======== EXCERPT

# Houston in the Windy City



## 4ever_bball_fan (Aug 5, 2004)

Can they depleted Comets pull out a win in Chi-town tonight?

If the team that showed up in the fourth quarter against Detroit shows up...then yes...in other words, Van...don't be afraid to sit the starters!!!

Go MISTIE, GO SANCHO!!!


----------



## CbobbyB (Feb 16, 2006)

Chicago sucks. They have no excuse not to beat them.


----------



## CbobbyB (Feb 16, 2006)

but it would be a good idea give the bench more PT.,.they sure as hell have the talent.


----------



## CbobbyB (Feb 16, 2006)

24pts, 10reb - Michelle Snow
20pts, 5ast, 6reb - Swoopes

4rm reading the recap, this was a close game throughout.
*82-77* Comets win.

-------------------

Lisa- 30pts, 12reb, 6ast, 4blks

Sparks over Mercury *95-85*

*Lisa Leslie, 2006 WNBA MvP. This gurl is on to somethin'...


----------



## CbobbyB (Feb 16, 2006)

Some recent scores:

*Comets* *56* @ *Fever * *60*
*Silver Stars* *67* @ *Shock* *77*
*Sparks* *90* @ *Lynx* *78*
*Mystics* *83 * @ *Sky* *75*
*Liberty* *70* @ *Mercury* *80*
*Sun* *92* @ *Storm* *83*

*Lisa Leslie continues her hot streak with 29pts, 5stl, 2ast, 14reb. . .DAYUUMM!!


----------

================
======== DATASET ROWS

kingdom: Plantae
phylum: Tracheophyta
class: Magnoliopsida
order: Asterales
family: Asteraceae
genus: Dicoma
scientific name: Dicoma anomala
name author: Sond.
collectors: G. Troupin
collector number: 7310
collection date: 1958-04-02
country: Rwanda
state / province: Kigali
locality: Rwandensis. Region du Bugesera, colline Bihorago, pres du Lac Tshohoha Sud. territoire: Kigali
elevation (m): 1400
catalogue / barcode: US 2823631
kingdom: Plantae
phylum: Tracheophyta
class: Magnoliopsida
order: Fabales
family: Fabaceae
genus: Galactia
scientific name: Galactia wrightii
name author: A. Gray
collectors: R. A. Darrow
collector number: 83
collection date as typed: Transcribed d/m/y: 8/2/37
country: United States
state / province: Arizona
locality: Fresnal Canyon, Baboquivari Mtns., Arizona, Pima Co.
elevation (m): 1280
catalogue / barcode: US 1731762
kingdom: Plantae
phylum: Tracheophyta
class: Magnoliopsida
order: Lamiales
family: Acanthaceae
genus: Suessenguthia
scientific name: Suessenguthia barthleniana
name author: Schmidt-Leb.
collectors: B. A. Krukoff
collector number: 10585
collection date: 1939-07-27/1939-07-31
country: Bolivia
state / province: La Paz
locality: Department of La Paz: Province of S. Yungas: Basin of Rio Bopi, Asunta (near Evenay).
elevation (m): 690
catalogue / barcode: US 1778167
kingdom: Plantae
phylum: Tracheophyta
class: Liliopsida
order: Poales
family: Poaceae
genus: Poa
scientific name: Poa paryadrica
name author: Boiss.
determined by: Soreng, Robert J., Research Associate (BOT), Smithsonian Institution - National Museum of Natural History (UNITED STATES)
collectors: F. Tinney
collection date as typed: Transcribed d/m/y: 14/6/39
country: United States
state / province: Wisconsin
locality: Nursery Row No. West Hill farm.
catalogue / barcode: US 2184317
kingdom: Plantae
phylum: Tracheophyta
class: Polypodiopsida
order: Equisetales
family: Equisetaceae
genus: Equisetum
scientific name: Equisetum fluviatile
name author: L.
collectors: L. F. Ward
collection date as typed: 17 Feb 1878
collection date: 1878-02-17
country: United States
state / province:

================

» SET PROBLEM 1:
According to the basketball forum thread, how many points and rebounds did Michelle Snow score in the Comets' 82-77 win?
» SET PROBLEM 2:
Retype the passage of the basketball forum thread between "## 4ever_bball_fan (Aug" and "MISTIE, GO SANCHO!!!", inclusive.
These entries have no connection to the basketball forum thread.

» SOLUTION 1:
24 points and 10 rebounds.

» SOLUTION 2:
## 4ever_bball_fan (Aug 5, 2004)

Can they depleted Comets pull out a win in Chi-town tonight?

If the team that showed up in the fourth quarter against Detroit shows up...then yes...in other words, Van...don't be afraid to sit the starters!!!

Go MISTIE, GO SANCHO!!!